In SimSAEV, the partners aim to identify environmental and socioeconomic effects of shared autonomous electric vehicles (SAEVs), as wells as synergies and trade-offs between them. For this purpose, an agent-based traffic simulation of Vienna is extended with a module that allows the inclusion of SAEVs in the simulation of scenarios. The project supports the formation of transport policies that lead to a reduction in CO2 emissions, while maintaining an efficient and inclusive transport system.

The agent-based MATSim model is used to represent the complex interactions between the transportation system, socioeconomic factors and environmental factors. Several scenarios that differ in their assumption concerning SAEV technology, SAEV market structure, consumer preferences, and policy interventions are simulated. The scenarios are assessed in regards of traffic indicators but also global and local emissions.

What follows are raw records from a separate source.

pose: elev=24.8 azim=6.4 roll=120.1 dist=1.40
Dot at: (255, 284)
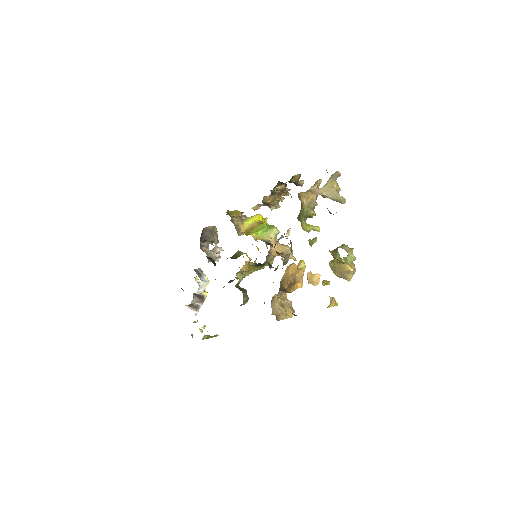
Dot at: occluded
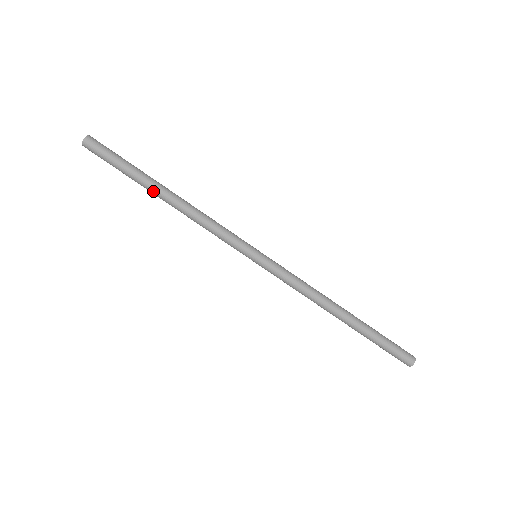
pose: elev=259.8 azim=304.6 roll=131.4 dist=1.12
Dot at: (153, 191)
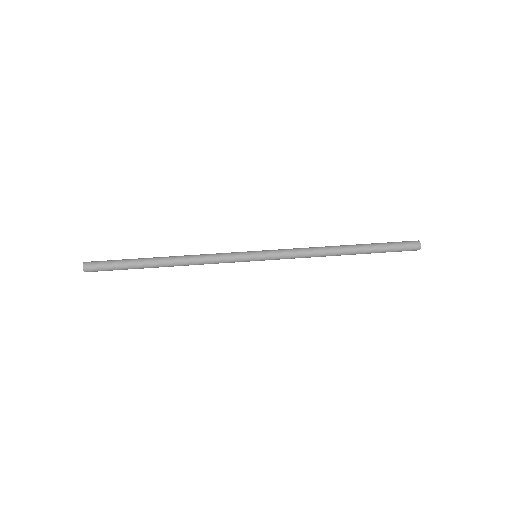
Dot at: (154, 260)
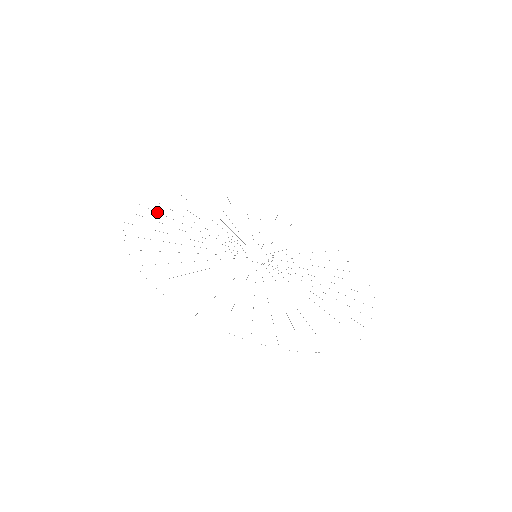
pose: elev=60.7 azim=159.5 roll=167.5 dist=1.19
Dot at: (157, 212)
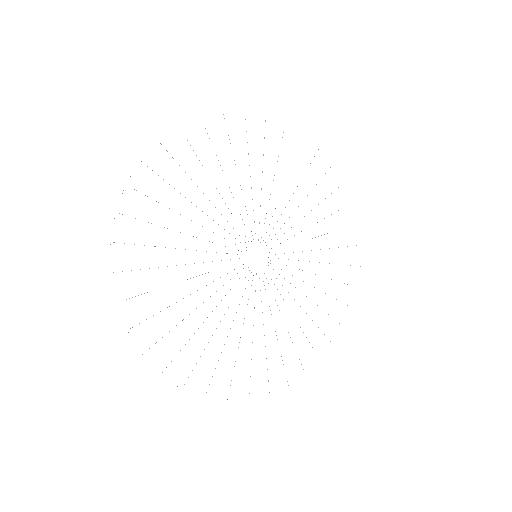
Dot at: occluded
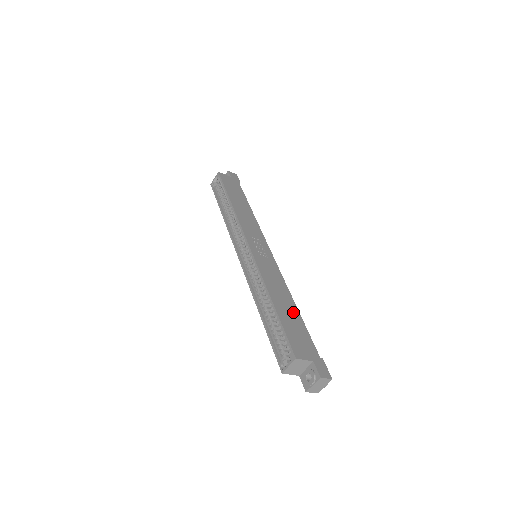
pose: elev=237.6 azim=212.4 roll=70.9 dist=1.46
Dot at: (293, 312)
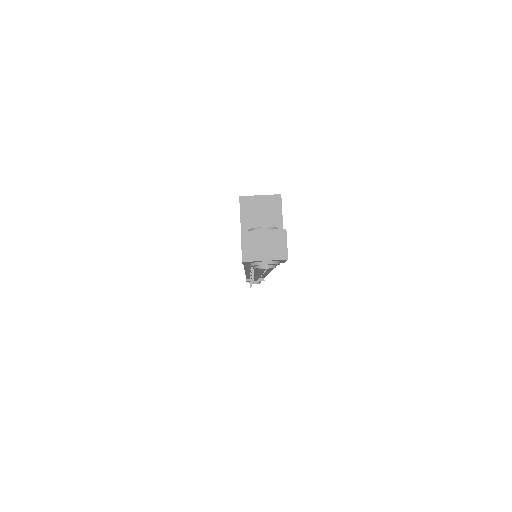
Dot at: occluded
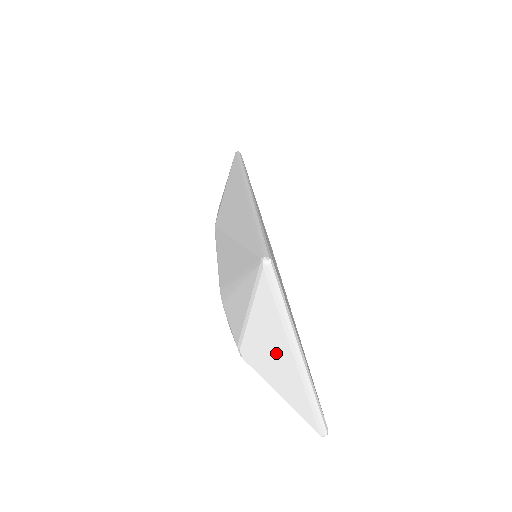
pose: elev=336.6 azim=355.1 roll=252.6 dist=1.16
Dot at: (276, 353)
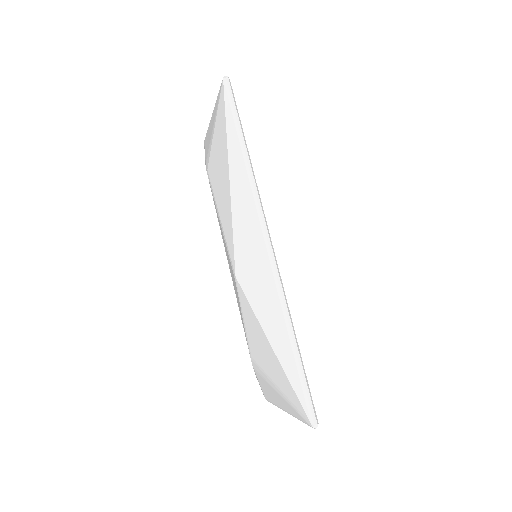
Dot at: occluded
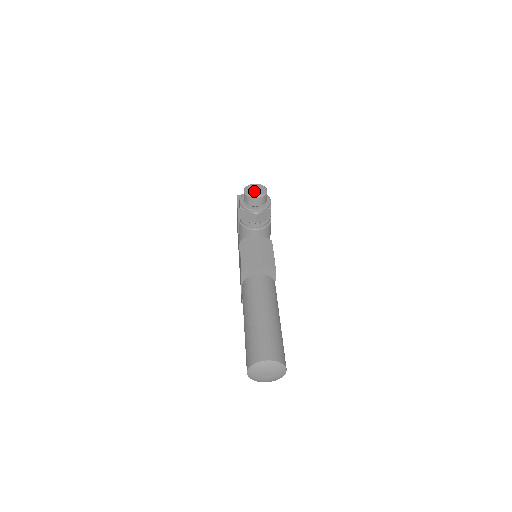
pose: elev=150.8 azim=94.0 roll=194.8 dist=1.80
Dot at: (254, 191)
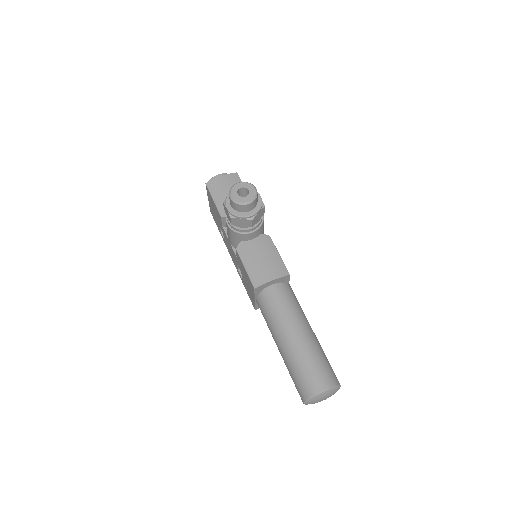
Dot at: (240, 192)
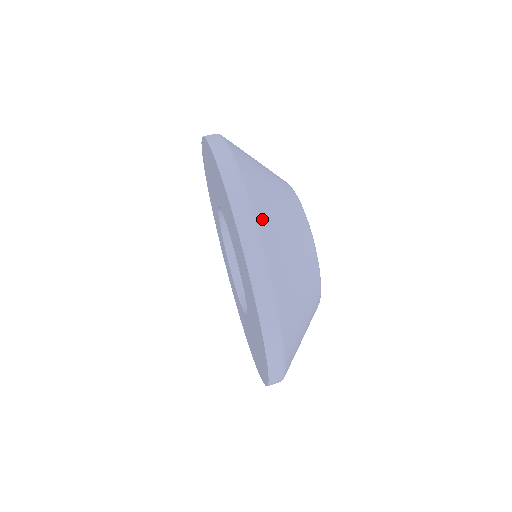
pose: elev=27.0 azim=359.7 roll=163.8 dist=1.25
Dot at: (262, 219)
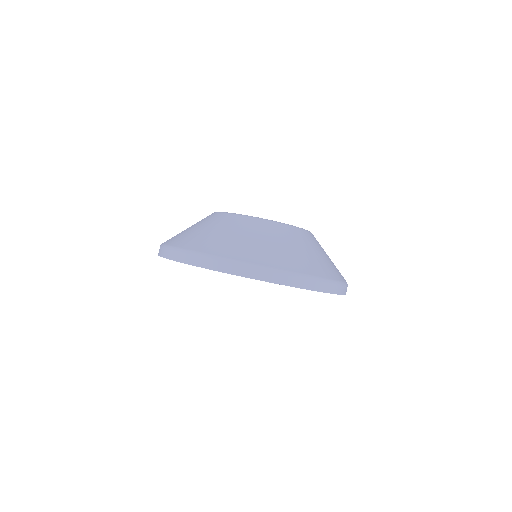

One main result is the publication in which the setup of the MATSim simulation for Vienna is explained. A first glimpse into the scenario outputs was presented at the 100th Annual Meeting of the TRB. In two further publications, different scenario settings are explained and evaluated. One setup is the introduction of SAEVs in the inner city of Vienna. The other setup is introducing SAEVs as a feeder to the public transport system in the periphery of the city. While one publication focuses on the socio-demographic analysis of the users of the service, the other journal paper analyses the changes of the exposure to emissions. The finding include that despite large fleets and low costs, SAEVs have limited impact on reducing car use, with each vehicle replacing only 2–4 private cars due to minimal ride-sharing. The study on the exposure to fine particles reveals that vulnerable groups — especially youth and inner-city residents — are most affected during peak hours. While SAEVs help lower emissions, the resulting air quality improvements are unequally distributed, benefiting car users the least exposed but most responsible for pollution.